The Munk Debate on the question of war with Iran, to be held on Monday night in Toronto, could not be more timely. With elections finally decided in the United States and scheduled for January in Israel and July in Iran, all three countries will soon have leaders operating on new mandates.
If they cannot stop the momentum towards a showdown at this point, when their new mandates are fresh, then it is possible that a sense of exhaustion with diplomacy will give way to active planning for a military confrontation in the second half of 2013 or early 2014.
What would the war look like? Israel’s surgical strikes on Iraq in 1981 and Syria in 2007 are not good guides.
These attacks were on single, isolated nuclear sites, both of which were “cold” – that is, not in operation.

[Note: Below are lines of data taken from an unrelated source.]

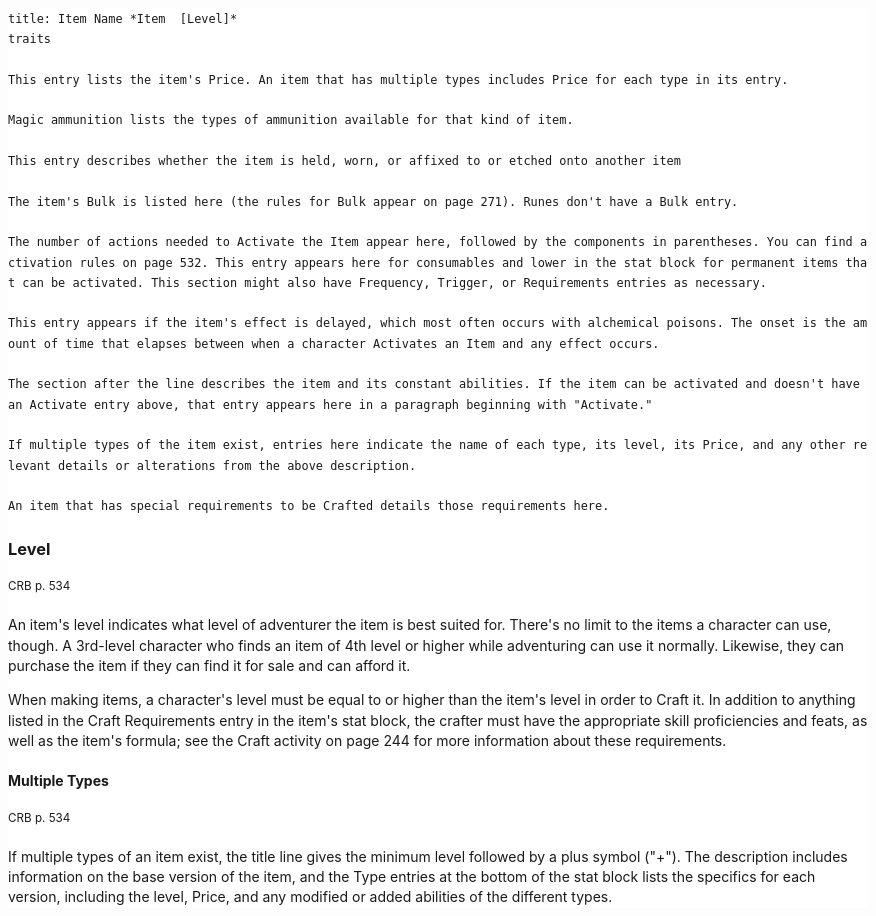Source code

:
 ```ad-pf2-note
title: Item Name *Item  [Level]*
traits  

This entry lists the item's Price. An item that has multiple types includes Price for each type in its entry.

Magic ammunition lists the types of ammunition available for that kind of item.

This entry describes whether the item is held, worn, or affixed to or etched onto another item

The item's Bulk is listed here (the rules for Bulk appear on page 271). Runes don't have a Bulk entry.

The number of actions needed to Activate the Item appear here, followed by the components in parentheses. You can find activation rules on page 532. This entry appears here for consumables and lower in the stat block for permanent items that can be activated. This section might also have Frequency, Trigger, or Requirements entries as necessary.

This entry appears if the item's effect is delayed, which most often occurs with alchemical poisons. The onset is the amount of time that elapses between when a character Activates an Item and any effect occurs.

The section after the line describes the item and its constant abilities. If the item can be activated and doesn't have an Activate entry above, that entry appears here in a paragraph beginning with "Activate."

If multiple types of the item exist, entries here indicate the name of each type, its level, its Price, and any other relevant details or alterations from the above description.

An item that has special requirements to be Crafted details those requirements here.
```

### Level
<sup>CRB p. 534</sup>

An item's level indicates what level of adventurer the item is best suited for. There's no limit to the items a character can use, though. A 3rd-level character who finds an item of 4th level or higher while adventuring can use it normally. Likewise, they can purchase the item if they can find it for sale and can afford it.

When making items, a character's level must be equal to or higher than the item's level in order to Craft it. In addition to anything listed in the Craft Requirements entry in the item's stat block, the crafter must have the appropriate skill proficiencies and feats, as well as the item's formula; see the Craft activity on page 244 for more information about these requirements.

#### Multiple Types
<sup>CRB p. 534</sup>

If multiple types of an item exist, the title line gives the minimum level followed by a plus symbol ("+"). The description includes information on the base version of the item, and the Type entries at the bottom of the stat block lists the specifics for each version, including the level, Price, and any modified or added abilities of the different types.

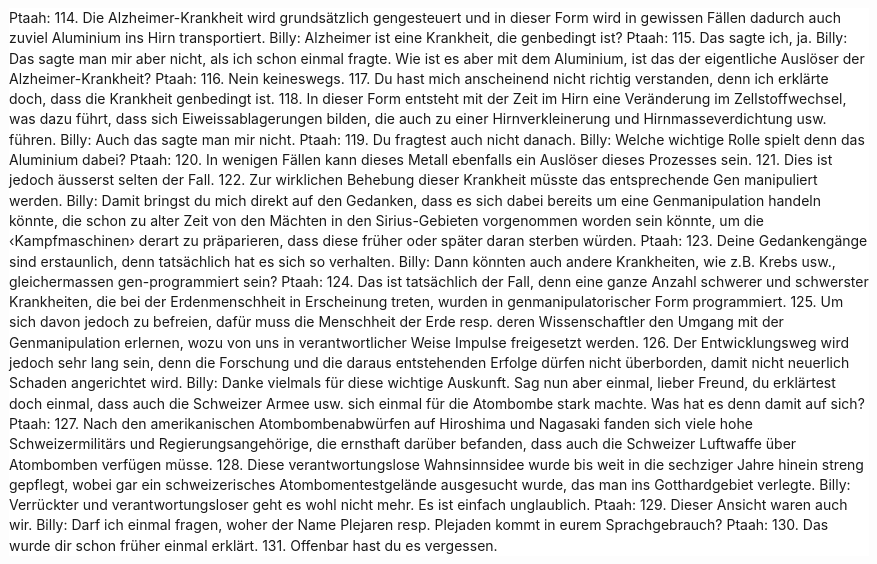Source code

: Ptaah:
114. Die Alzheimer-Krankheit wird grundsätzlich gengesteuert und in dieser Form wird in gewissen Fällen dadurch auch zuviel Aluminium ins Hirn transportiert.
Billy:
Alzheimer ist eine Krankheit, die genbedingt ist?
Ptaah:
115. Das sagte ich, ja.
Billy:
Das sagte man mir aber nicht, als ich schon einmal fragte. Wie ist es aber mit dem Aluminium, ist das der eigentliche Auslöser der Alzheimer-Krankheit?
Ptaah:
116. Nein keineswegs.
117. Du hast mich anscheinend nicht richtig verstanden, denn ich erklärte doch, dass die Krankheit genbedingt ist.
118. In dieser Form entsteht mit der Zeit im Hirn eine Veränderung im Zellstoffwechsel, was dazu führt, dass sich Eiweissablagerungen bilden, die auch zu einer Hirnverkleinerung und Hirnmasseverdichtung usw. führen.
Billy:
Auch das sagte man mir nicht.
Ptaah:
119. Du fragtest auch nicht danach.
Billy:
Welche wichtige Rolle spielt denn das Aluminium dabei?
Ptaah:
120. In wenigen Fällen kann dieses Metall ebenfalls ein Auslöser dieses Prozesses sein.
121. Dies ist jedoch äusserst selten der Fall.
122. Zur wirklichen Behebung dieser Krankheit müsste das entsprechende Gen manipuliert werden.
Billy:
Damit bringst du mich direkt auf den Gedanken, dass es sich dabei bereits um eine Genmanipulation handeln könnte, die schon zu alter Zeit von den Mächten in den Sirius-Gebieten vorgenommen worden sein könnte, um die ‹Kampfmaschinen› derart zu präparieren, dass diese früher oder später daran sterben würden.
Ptaah:
123. Deine Gedankengänge sind erstaunlich, denn tatsächlich hat es sich so verhalten.
Billy:
Dann könnten auch andere Krankheiten, wie z.B. Krebs usw., gleichermassen gen-programmiert sein?
Ptaah:
124. Das ist tatsächlich der Fall, denn eine ganze Anzahl schwerer und schwerster Krankheiten, die bei der Erdenmenschheit in Erscheinung treten, wurden in genmanipulatorischer Form programmiert.
125. Um sich davon jedoch zu befreien, dafür muss die Menschheit der Erde resp. deren Wissenschaftler den Umgang mit der Genmanipulation erlernen, wozu von uns in verantwortlicher Weise Impulse freigesetzt werden.
126. Der Entwicklungsweg wird jedoch sehr lang sein, denn die Forschung und die daraus entstehenden Erfolge dürfen nicht überborden, damit nicht neuerlich Schaden angerichtet wird.
Billy:
Danke vielmals für diese wichtige Auskunft. Sag nun aber einmal, lieber Freund, du erklärtest doch einmal, dass auch die Schweizer Armee usw. sich einmal für die Atombombe stark machte. Was hat es denn damit auf sich?
Ptaah:
127. Nach den amerikanischen Atombombenabwürfen auf Hiroshima und Nagasaki fanden sich viele hohe Schweizermilitärs und Regierungsangehörige, die ernsthaft darüber befanden, dass auch die Schweizer Luftwaffe über Atombomben verfügen müsse.
128. Diese verantwortungslose Wahnsinnsidee wurde bis weit in die sechziger Jahre hinein streng gepflegt, wobei gar ein schweizerisches Atombomentestgelände ausgesucht wurde, das man ins Gotthardgebiet verlegte.
Billy:
Verrückter und verantwortungsloser geht es wohl nicht mehr. Es ist einfach unglaublich.
Ptaah:
129. Dieser Ansicht waren auch wir.
Billy:
Darf ich einmal fragen, woher der Name Plejaren resp. Plejaden kommt in eurem Sprachgebrauch?
Ptaah:
130. Das wurde dir schon früher einmal erklärt.
131. Offenbar hast du es vergessen.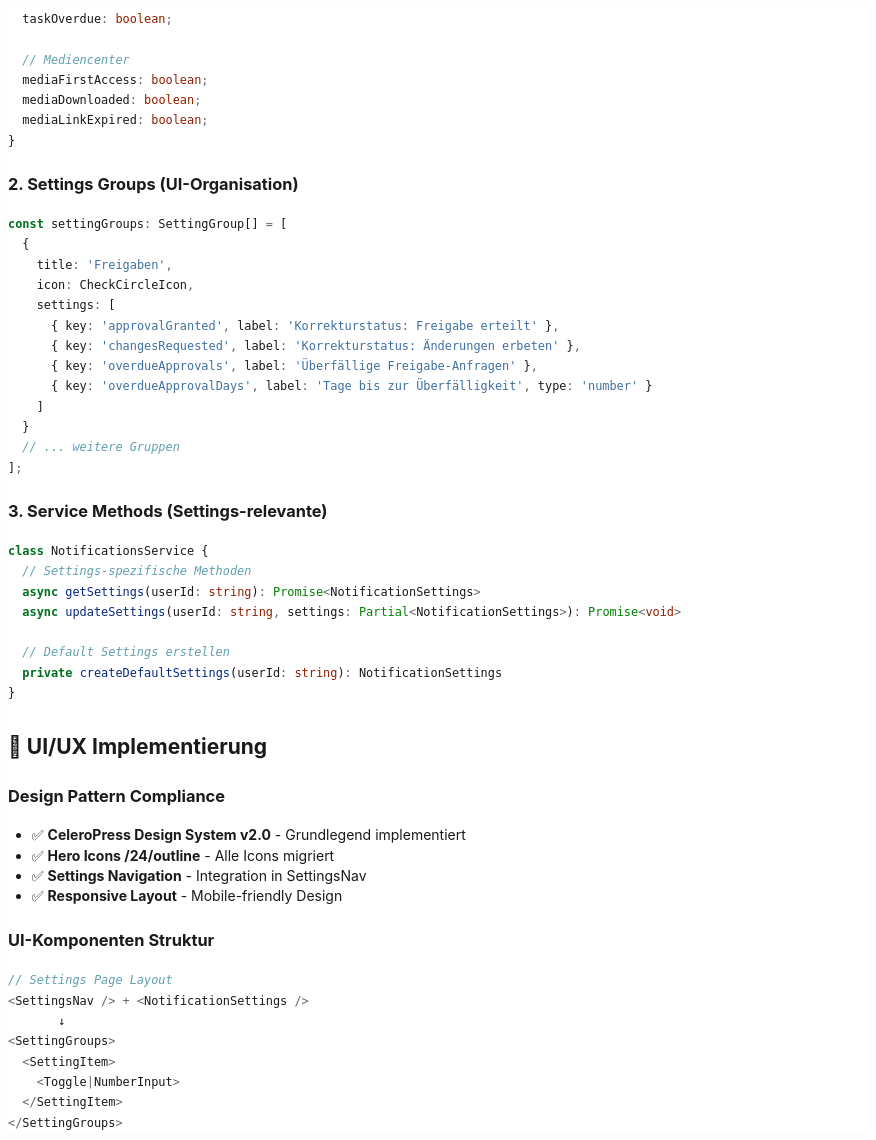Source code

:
 ```typescript
  taskOverdue: boolean;
  
  // Mediencenter
  mediaFirstAccess: boolean;
  mediaDownloaded: boolean;
  mediaLinkExpired: boolean;
}
```

### 2. Settings Groups (UI-Organisation)
```typescript
const settingGroups: SettingGroup[] = [
  {
    title: 'Freigaben',
    icon: CheckCircleIcon,
    settings: [
      { key: 'approvalGranted', label: 'Korrekturstatus: Freigabe erteilt' },
      { key: 'changesRequested', label: 'Korrekturstatus: Änderungen erbeten' },
      { key: 'overdueApprovals', label: 'Überfällige Freigabe-Anfragen' },
      { key: 'overdueApprovalDays', label: 'Tage bis zur Überfälligkeit', type: 'number' }
    ]
  }
  // ... weitere Gruppen
];
```

### 3. Service Methods (Settings-relevante)
```typescript
class NotificationsService {
  // Settings-spezifische Methoden
  async getSettings(userId: string): Promise<NotificationSettings>
  async updateSettings(userId: string, settings: Partial<NotificationSettings>): Promise<void>
  
  // Default Settings erstellen
  private createDefaultSettings(userId: string): NotificationSettings
}
```

## 🎨 UI/UX Implementierung

### Design Pattern Compliance
- ✅ **CeleroPress Design System v2.0** - Grundlegend implementiert
- ✅ **Hero Icons /24/outline** - Alle Icons migriert
- ✅ **Settings Navigation** - Integration in SettingsNav
- ✅ **Responsive Layout** - Mobile-friendly Design

### UI-Komponenten Struktur
```typescript
// Settings Page Layout
<SettingsNav /> + <NotificationSettings />
       ↓
<SettingGroups>
  <SettingItem>
    <Toggle|NumberInput> 
  </SettingItem>
</SettingGroups>
```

Iran’s program has many sites and the key ones are “hot.” They have nuclear fuel that could be dispersed over civilian populations.
A strike against Iran would have to target at least four or five key locations, but could target as many as 400 if Iran’s entire nuclear industry is attacked, along with Iran’s command and control, its air defence, and its naval and missile retaliatory forces.
This would be not a surgical strike but an air war against Iran, and one that is potentially open-ended if Iran defends itself and strikes back.
It is ironic that after two trillion-dollar wars in Western Asia, thinking in North America and Europe about a possible third war remains so muddled. Supporters of war with Iran seem to justify it based on exhaustion with diplomacy and impatience with sanctions.
This isn’t good enough.
After two wars that failed to achieve their own strategic objectives, proponents of a third war should show how this one would be different and successful.
First, they should show that this war would achieve a strategic objective, and not just a tactical success. Second, they should demonstrate that the risks of the war would be manageable.
On both these counts, there is room for doubt.
U.S. President Barack Obama has been clear about his strategic objective. His aim is to prevent the development of Iranian nuclear weapons, not contain them.
It is curious, therefore, that even the strongest supporters of a military showdown admit that Iran’s nuclear program would not be stopped by an attack. War would only delay it.
This is the strongest point made by a report issued last September by The Iran Project and endorsed by a senior bipartisan group of retired American political, diplomatic and military leaders.
It estimates that an Israeli strike would delay Iran’s program by one to two years if Israel strikes alone, or by three to four years if the United States strikes with its bigger arsenal. After that, more military measures could be needed.
The cost of this war will be severe. There have been many articles about the benefits and risks of a war, but one aspect of the conflict has been overlooked – the human cost to Iran.
The nature of this war’s civilian casualties will be central to how Iran’s leaders could use the conflict cynically to further their own political ends.
Khoshrow Semnani of the University of Utah has estimated the impact of strikes against four key Iranian nuclear sites in a new study entitled The Ayatollah’s Nuclear Gamble.
One of the sites is the Isfahan Uranium Conversion Facility. It manufactures uranium hexafluoride for the enrichment facilities in Natanz and Fordow and is located only about 16 kilometres from the centre of Isfahan – a city that is Iran’s Florence or Kyoto, and has some of the world’s most famous Islamic art and architecture. It has a population of about 1.8 million people.
Under prevailing winds, the toxic plume from an attack would reach the city’s suburbs in less than an hour. According to the report, tens and possibly hundreds of thousands of people would be exposed to the chemical consequences of highly reactive fluorine compounds thrown up by the raid.
At the highest concentrations, the effects on civilians will not be dissimilar to the chemical attacks during the First World War or the Iraqi chemical attacks during the Iran-Iraq war. Isfahan could suffer 1,000 casualties at the bomb site itself and 5,000 to 70,000 casualties in the city. This is a potential humanitarian catastrophe that poses a moral challenge to the leaders of the United States, Israel and Iran.
The tactical success of a military strike is unlikely to prevent Iran from obtaining a nuclear weapon and its horrific effects on Iranian civilians will sink the United States and its allies in a moral quagmire that Iran’s Supreme Leader will use to reinforce his hold over his people and delay the political evolution of Iran for a generation.
John Mundy is a former Canadian ambassador to Iran and was expelled in 2007. Now retired, he is a visiting Associate at the University of Ottawa’s Centre for International Policy Studies.